**Awal Kilas Balik**
“Kamu mau tunggu pernikahan itu selesai baru pergi?” Suzan berucap sambil membereskan seluruh alat make up yang baru saja dipakainya untuk merias dua perempuan bernama sama itu.
“Tentu tidak! Begitu Adit datang, aku langsung meninggalkan tempat ini,” ucap Sari sambil memainkan ponselnya.
“Sebenarnya, aku sedikit kasihan dengan Nara, bisa habis dia sama suaminya kalau tahu dia bukan kamu,” Suzan membayangkan apa yang akan terjadi pada Nara nantinya.
“Aku tidak peduli. Di dunia ini tidak ada yang benar-benar gratis. Kalau dia mau neneknya masih hidup, dia harus mau melakukan ini semua,” kata Sari yang masih sibuk dengan ponselnya.
Tanpa sengaja, Sari membaca headline sebuah berita di salah satu situs berita on-line. Gadis itu membulatkan matanya, saat membaca isi berita itu. Bibirnya berubah menjadi pucat.
Masih merasa tidak percaya dengan apa yang baru saja diketahuinya, Ia mencoba mencari berita dari situs yang lain untuk memastikan kebenarannya. Semua berita yang dibacanya menyajikan konten yang sama.
“Ada apa Sar? Kamu sakit?” Suzan melihat ekspresi temannya. Ia mengetahui pasti ada sesuatu yang tidak beres.
“Sial! Kenapa bisa jadi begini sih?” Sari terlihat sangat gugup sekarang.
“Kenapa?” Suzan bertanya karena penasaran.

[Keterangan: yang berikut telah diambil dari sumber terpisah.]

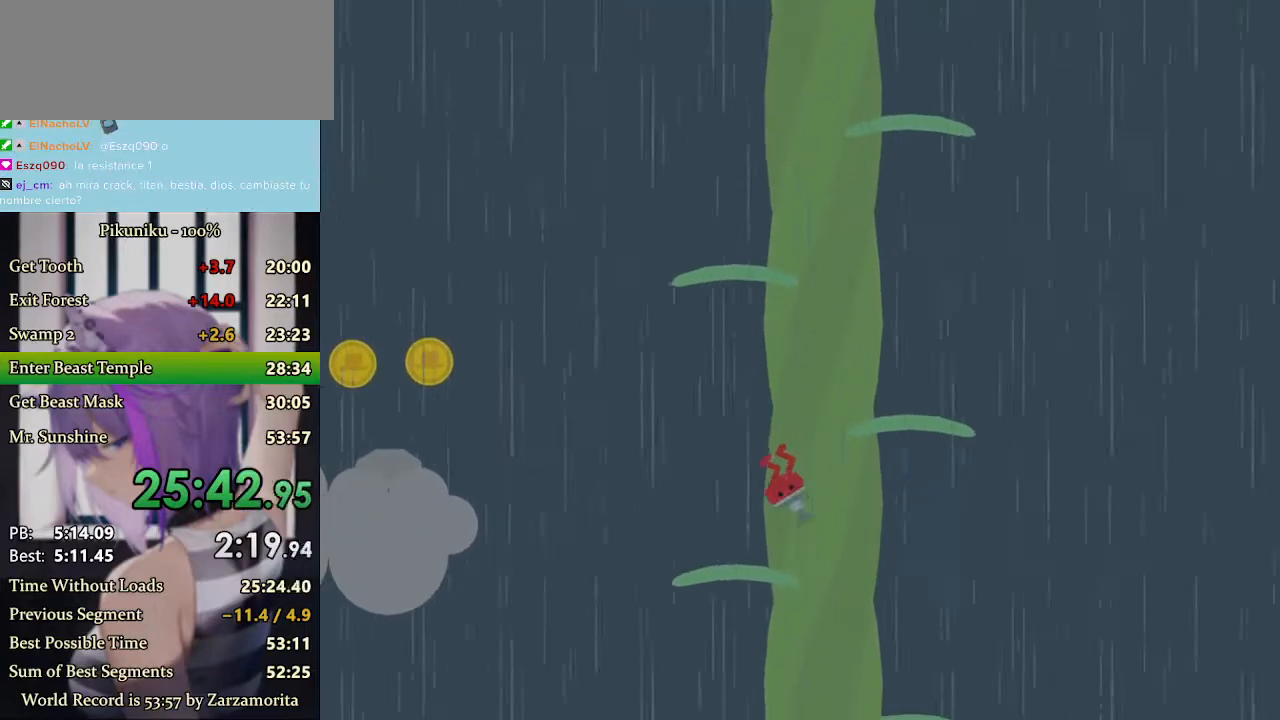
{"keys": [], "events": [[233, "up", "down"], [267, "right", "down"], [333, "up", "up"], [500, "right", "up"]]}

“Adit bangkrut. Orang tuanya kena tipu sama saudaranya. Perusahaannya sudah diakuisisi sama saudaranya. Coba kau baca! Ah, aku harus bagaimana sekarang?” Sari berpikir keras.
Gadis itu berjalan ke sana dan ke mari untuk menenangkan pikirannya. Sebuah nada pesan masuk terdengar dari ponsel Sari. Ia membuka pesan yang masuk itu dan membacanya.
📱‘Sayang, aku tidak bisa jemput kamu sekarang. Papa masuk rumah sakit. Kamu sudah lihat berita kan? Nanti aku ceritakan semuanya.’- Adit
“Masih punya nyali juga ini orang. Apa iya aku mau sama dia lagi kalau hartanya sudah habis semua?” Sari memblokir nomor Adit. Gadis itu tidak mau lagi berurusan dengan laki-laki itu.
“Kenapa lagi, Sar?” Suzan melihat Sari bicara kepada dirinya sendiri.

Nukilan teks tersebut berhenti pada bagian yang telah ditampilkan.